Les syndicats eux militent surtout pour des « protocoles sanitaires plus stricts ». Le 10 novembre dernier, plusieurs centaines de personnes ont défilé à Grenoble « pour appeler le gouvernement à renforcer ses mesures sanitaires dans les écoles, collèges et lycées ». Le « retour partiel à l’enseignement à distance » dans les lycées a été vu par les syndicalistes comme une « victoire ». Une hérésie, pour moi. Comment peut-on se réjouir que des gamins ou ados passent un jour sur deux huit heures derrière un écran ? Comment vouloir « renforcer des protocoles sanitaires », ce qui ne peut qu’aboutir à renforcer encore les grands gagnants de cette pandémie que sont les industries du « numérique » et de la vie à distance ?
Parmi les perdants de cette pandémie, il y a les victimes des autres pandémies actuelles.
Saviez-vous qu’il existe un « registre du cancer de l’Isère » ? Sur Internet, on peut observer la progression du crabe dans notre département. On apprend ainsi qu’entre la période 1982 – 1986 et celle de 2012 – 2016, les cas de cancers du colon-rectum chez les hommes sont passés de 990 à 1985.
Chez les femmes, la variation va de 845 à 1684.
Entre ces deux mêmes périodes, les cas de cancers du foie masculin sont passés de 130 à 646.
Les « lymphome diffus à grandes cellules » féminines de 21 à 146.
Les « lymphome non hodgkinien masculins » de 385 à 1317.
Il y a dix neuf pages comme ça, des noms de cancers complètement inconnus, d’autres qui résonnent. Allez je vous donne encore quelque chiffres de la croissance du nombre de cas de cancers en Isère, toujours entres ces deux périodes, 1982 – 1986 et 2012 – 2016
De 92 à 622 pour les cancers du pancréas masculins.

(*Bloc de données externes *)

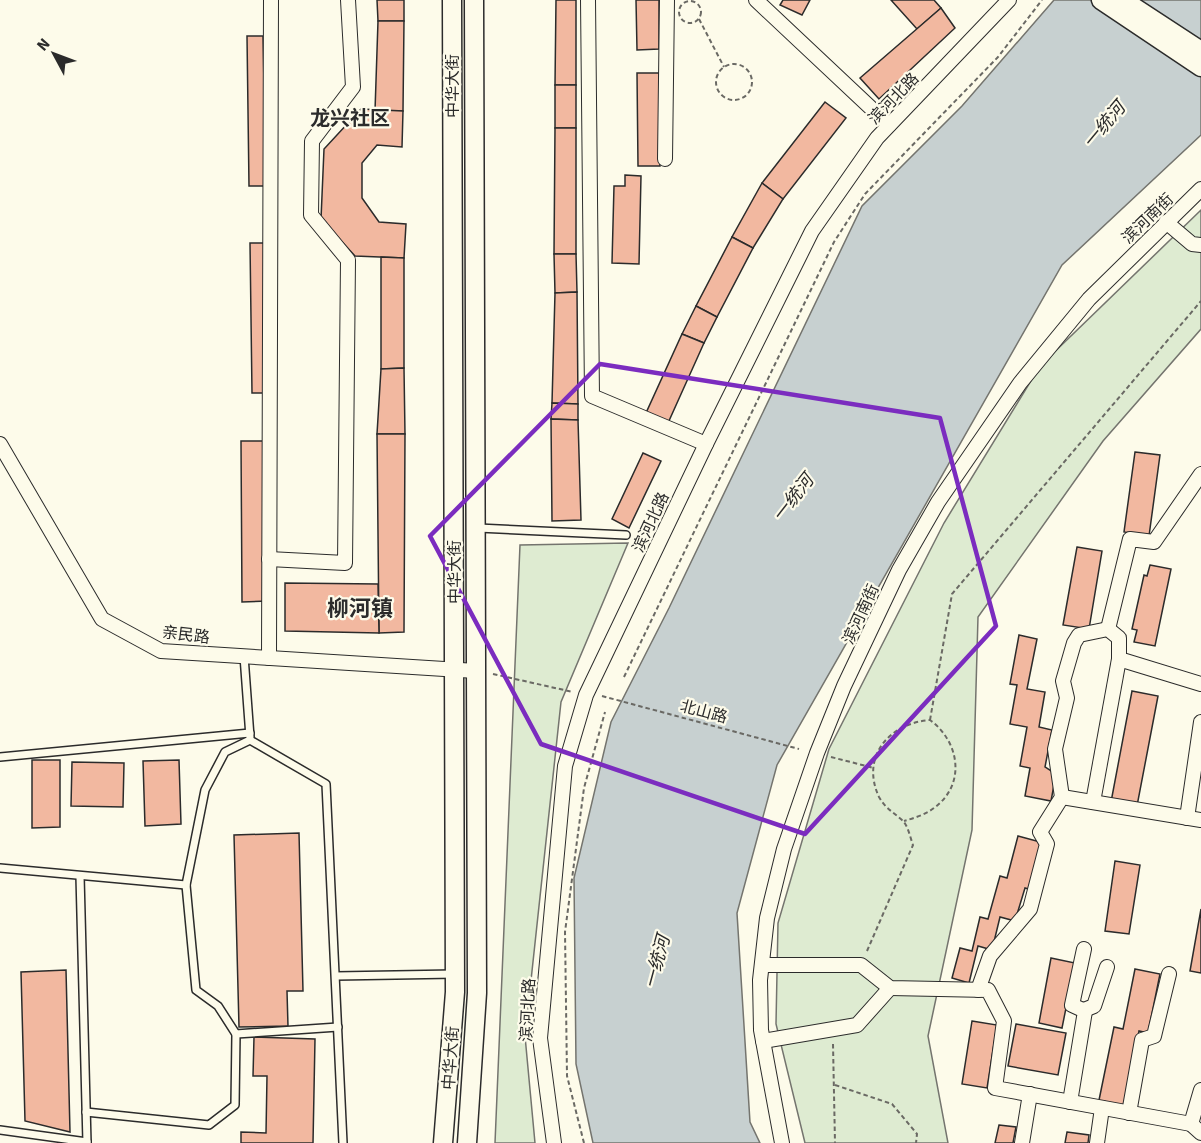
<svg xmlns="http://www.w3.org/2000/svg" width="1201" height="1143" font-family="'Source Sans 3','Noto Sans SC',sans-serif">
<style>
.green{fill:#deebd1;stroke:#74746e;stroke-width:1.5}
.water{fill:#c7d0d0;stroke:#74746e;stroke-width:1.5}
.building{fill:#f2b8a0;stroke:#2b2b2b;stroke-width:1.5}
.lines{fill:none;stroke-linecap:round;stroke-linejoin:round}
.lane-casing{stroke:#2b2b2b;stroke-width:10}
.street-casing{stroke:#2b2b2b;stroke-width:16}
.secondary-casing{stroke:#2b2b2b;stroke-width:21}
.path{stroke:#6a6964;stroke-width:2;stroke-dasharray:4.5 3;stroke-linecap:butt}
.lane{stroke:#fdfbea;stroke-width:7}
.street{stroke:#fdfbea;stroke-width:14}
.secondary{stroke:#fdfbea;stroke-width:18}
.path-bridge{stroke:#6a6964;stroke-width:2;stroke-dasharray:4.5 3;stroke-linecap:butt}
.marked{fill:none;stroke:#7b2cbf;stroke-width:4.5;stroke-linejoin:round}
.labels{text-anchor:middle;stroke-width:4.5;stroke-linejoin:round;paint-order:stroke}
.street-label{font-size:16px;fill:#2b2b2b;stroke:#fdfbea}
.water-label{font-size:18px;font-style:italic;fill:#2b2b2b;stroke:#fdfbea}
.quarter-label{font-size:20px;font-weight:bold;fill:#2b2b2b;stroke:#fdfbea}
.district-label{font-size:22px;font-weight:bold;fill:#2b2b2b;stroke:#fdfbea}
</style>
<rect width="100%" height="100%" fill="#fdfbea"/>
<g class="green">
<polygon points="1201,210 1201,329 1103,441 978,617 972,830 928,1036 948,1143 805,1143 776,1024 778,923 829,749 944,523 1040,366"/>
<polygon points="628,543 561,702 525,1036 535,1143 495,1143 520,545"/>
</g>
<polygon class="water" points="1054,0 1201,0 1201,135 1062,265 777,765 737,913 750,1122 760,1143 593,1143 576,1064 574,878 611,722 669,608 862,206 962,106"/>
<g class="building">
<polygon points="377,0 404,0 404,21 378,21"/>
<polygon points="556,0 576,0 576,85 555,85"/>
<polygon points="636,0 659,0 659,49 637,50"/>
<polygon points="783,0 810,0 802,15 780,5"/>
<polygon points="891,0 934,0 941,8 917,29"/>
<polygon points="941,8 955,28 879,99 860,78"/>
<polygon points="378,21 404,21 403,111 375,111"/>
<polygon points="247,36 263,36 266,186 249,186"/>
<polygon points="637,73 659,73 660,166 638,166"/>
<rect x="555" y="85" width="21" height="43"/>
<polygon points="825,102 846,118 783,199 762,183"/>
<polygon points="361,109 403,111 402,147 377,145 362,163 362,198 379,222 406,224 404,258 355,256 321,219 324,149"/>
<polygon points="555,128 576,128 576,254 554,254"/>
<polygon points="625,175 641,176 639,264 612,263 614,186 625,186"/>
<polygon points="762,183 783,199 753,248 732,237"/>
<polygon points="732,237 753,248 717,317 696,306"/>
<polygon points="250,243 266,243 268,393 252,393"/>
<polygon points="554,254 576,254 577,292 555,293"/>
<polygon points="381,257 404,258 404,368 381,369"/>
<polygon points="577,292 578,404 552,403 555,293"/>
<polygon points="696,306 717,317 704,343 682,334"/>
<polygon points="682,334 704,343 668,423 646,413"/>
<polygon points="404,368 405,434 377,434 381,369"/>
<polygon points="552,403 578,404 578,420 551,419"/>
<polygon points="551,419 578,420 581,520 552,521"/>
<polygon points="377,434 405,434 404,632 379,633"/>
<polygon points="241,441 267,441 268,601 242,602"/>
<polygon points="1135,452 1160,455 1149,536 1124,532"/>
<polygon points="643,453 661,461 629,528 612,519"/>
<polygon points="1077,547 1102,551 1089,629 1063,625"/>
<polygon points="1150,565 1171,569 1155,646 1134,642 1137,630 1132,629 1144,575 1147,576"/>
<polygon points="285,583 378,584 379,633 285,631"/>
<polygon points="1019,635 1037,639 1027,689 1045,692 1039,727 1052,730 1045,767 1056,774 1051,801 1025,796 1030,768 1020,766 1027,727 1010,724 1017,685 1010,684"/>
<polygon points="1132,691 1158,696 1137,806 1111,802"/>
<polygon points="32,760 60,760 60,827 32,828"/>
<polygon points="179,760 181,824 145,826 143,761"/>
<polygon points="72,762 124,763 123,807 71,806"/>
<polygon points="299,833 303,991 287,991 288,1026 239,1027 234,835"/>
<polygon points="1018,836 1044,843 1032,890 1025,888 1015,921 1000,917 992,950 978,946 969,983 952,978 960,948 972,951 980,917 988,919 1000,876 1007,878"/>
<polygon points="1115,861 1140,865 1129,934 1105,931"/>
<polygon points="1201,909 1201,973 1190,971"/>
<polygon points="1051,958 1075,963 1062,1028 1039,1023"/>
<polygon points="1135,969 1160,974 1148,1033 1139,1031 1124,1110 1098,1105 1114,1027 1123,1029"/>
<polygon points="66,970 70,1132 25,1121 21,972"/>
<polygon points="972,1021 997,1025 987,1088 962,1084"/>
<polygon points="1016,1024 1066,1033 1058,1075 1008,1066"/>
<polygon points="254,1037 315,1039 313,1143 241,1143 241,1132 266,1133 267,1076 253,1076"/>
<polygon points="999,1125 1016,1127 1013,1143 995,1143"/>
<polygon points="1067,1132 1089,1135 1088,1143 1065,1143"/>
</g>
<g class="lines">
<defs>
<g id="lane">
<polyline points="478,528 626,535"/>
<polyline points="244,656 250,737"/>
<polyline points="0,757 250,733"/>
<polyline points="0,868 186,885 205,790 225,752 250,740 326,784 343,1143"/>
<polyline points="80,876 87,1143"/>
<polyline points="336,976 455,974"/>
<polyline points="236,1034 338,1027"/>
<polyline points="86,1112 209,1125 235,1105 236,1034 218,1006 196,990 186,885"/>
<polyline points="0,1130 87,1142"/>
</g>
<g id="street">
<polyline points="588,0 592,396 706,444"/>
<polyline points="756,0 889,125"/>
<polyline points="665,159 667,0"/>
<polyline points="1166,222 1192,244 1201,245"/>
<polyline points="0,444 102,619 161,651 476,671"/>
<polyline points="269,559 345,563 348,260 311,215 312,141 353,87 348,0"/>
<polyline points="1108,629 1130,539 1154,542 1201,474"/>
<polyline points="269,658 271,0"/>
<polyline points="1062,797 1201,820"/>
<polyline points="1093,802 1119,659"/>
<polyline points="1187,818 1201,722"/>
<polyline points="762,965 861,965 890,988 988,990 1004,1021 995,1088 1191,1124"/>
<polyline points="978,990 990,956 1030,909 1047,844 1040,832 1062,797 1055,749 1067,698 1063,681 1074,643 1079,635 1108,629 1119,638 1119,659 1201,684"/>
<polyline points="1084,1010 1094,1006 1107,967"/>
<polyline points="763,1041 857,1025 890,988"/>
<polyline points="1201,1090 1191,1124 1201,1133"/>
<polyline points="1070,1102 1085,1011 1072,1005 1084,949"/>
<polyline points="1129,1113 1142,1040 1154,1036 1169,974"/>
<polyline points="554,1143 540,1038 565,766 586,695 706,444 812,231 877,138 1009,0"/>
<polyline points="782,1143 761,1030 760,980 767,918 784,849 817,753 844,686 899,570 938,502 1020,383 1089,299 1201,189"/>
<polyline points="1022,1143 1030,1094"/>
<polyline points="1097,1143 1102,1108"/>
</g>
<g id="secondary">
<polyline points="1101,0 1201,67"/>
<polyline points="1123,0 1201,51"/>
<polyline points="443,1143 455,992 452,0"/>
<polyline points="467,1143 477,993 474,0"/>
</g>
</defs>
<use href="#lane" class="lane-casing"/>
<use href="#street" class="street-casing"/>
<use href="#secondary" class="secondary-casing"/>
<g class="path">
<circle cx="690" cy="12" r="11"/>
<polyline points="699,19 724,67"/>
<circle cx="734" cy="82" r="18"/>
<polyline points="493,674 573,692"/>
<polyline points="624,677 834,242 865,194 998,57 1042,0"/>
<polyline points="930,720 952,594 1201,301"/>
<polyline points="831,757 874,768"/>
<path d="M867,951L913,845C910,837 908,825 902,820C893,812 885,808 879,797C860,756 890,723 930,720C959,741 967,784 934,808C925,815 914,818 904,821"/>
<polyline points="833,1044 835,1143"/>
<polyline points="835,1085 892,1104 917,1134 916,1143"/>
<polyline points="584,1143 567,1076 565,932 584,788 605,712"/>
</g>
<use href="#lane" class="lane"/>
<use href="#street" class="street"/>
<use href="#secondary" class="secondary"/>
<polyline class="path-bridge" points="602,696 799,749"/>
</g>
<path class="marked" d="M600,364L940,418L996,626L805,834L541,744L430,536Z"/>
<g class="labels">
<g class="street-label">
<text transform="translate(452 86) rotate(-90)" y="6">中华大街</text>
<text transform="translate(893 98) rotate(-46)" y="6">滨河北路</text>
<text transform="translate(1147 218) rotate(-44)" y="6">滨河南街</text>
<text transform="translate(650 522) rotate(-65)" y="6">滨河北路</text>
<text transform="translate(454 572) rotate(-90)" y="6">中华大街</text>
<text transform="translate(860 614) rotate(-65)" y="6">滨河南街</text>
<text transform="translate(186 634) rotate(7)" y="6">亲民路</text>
<text transform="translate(704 711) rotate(15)" y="6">北山路</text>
<text transform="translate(527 1010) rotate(-87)" y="6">滨河北路</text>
<text transform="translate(450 1058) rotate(-86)" y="6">中华大街</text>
</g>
<g class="water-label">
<text transform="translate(1104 125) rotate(-50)" y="6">一统河</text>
<text transform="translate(793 498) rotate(-52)" y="6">一统河</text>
<text transform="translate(657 962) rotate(-75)" y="6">一统河</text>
</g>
<g class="quarter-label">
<text x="350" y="125">龙兴社区</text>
</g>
<g class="district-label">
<text x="360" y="616">柳河镇</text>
</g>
</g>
<g transform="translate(54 54) rotate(311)" stroke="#fdfbea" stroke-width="4.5" paint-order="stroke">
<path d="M0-4.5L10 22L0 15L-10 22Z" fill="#2b2b2b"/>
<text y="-9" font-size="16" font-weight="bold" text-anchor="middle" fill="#2b2b2b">N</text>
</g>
</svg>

De 143 à 1002 pour les cancers du poumon féminins.
De 809 à 4269 pour les cancers de la prostate masculins.
De 108 à 1194 pour les cancers de la thyroïde féminins.
De 2055 à 4999 pour les cancers du sein.
De 79 à 238 pour les cancers des testicules.
Tous types de cas confondus, on est passé de 13 372 cas à 33 605.
2,5 fois plus en trente ans.
+ 150 %.
La population, elle, n’a augmenté dans le même temps « que » de 30 %, passant de 935 000 en 1982 à 1 262 000 en 2016.
Il y a bien sûr le vieillissement de la population, l’amélioration des diagnostics, mais n’empêche : le cancer est en croissance constante, en Isère comme ailleurs.
Et pourtant, pour le cancer, pas de décompte des nouveaux cas et nouveaux morts tous les soirs.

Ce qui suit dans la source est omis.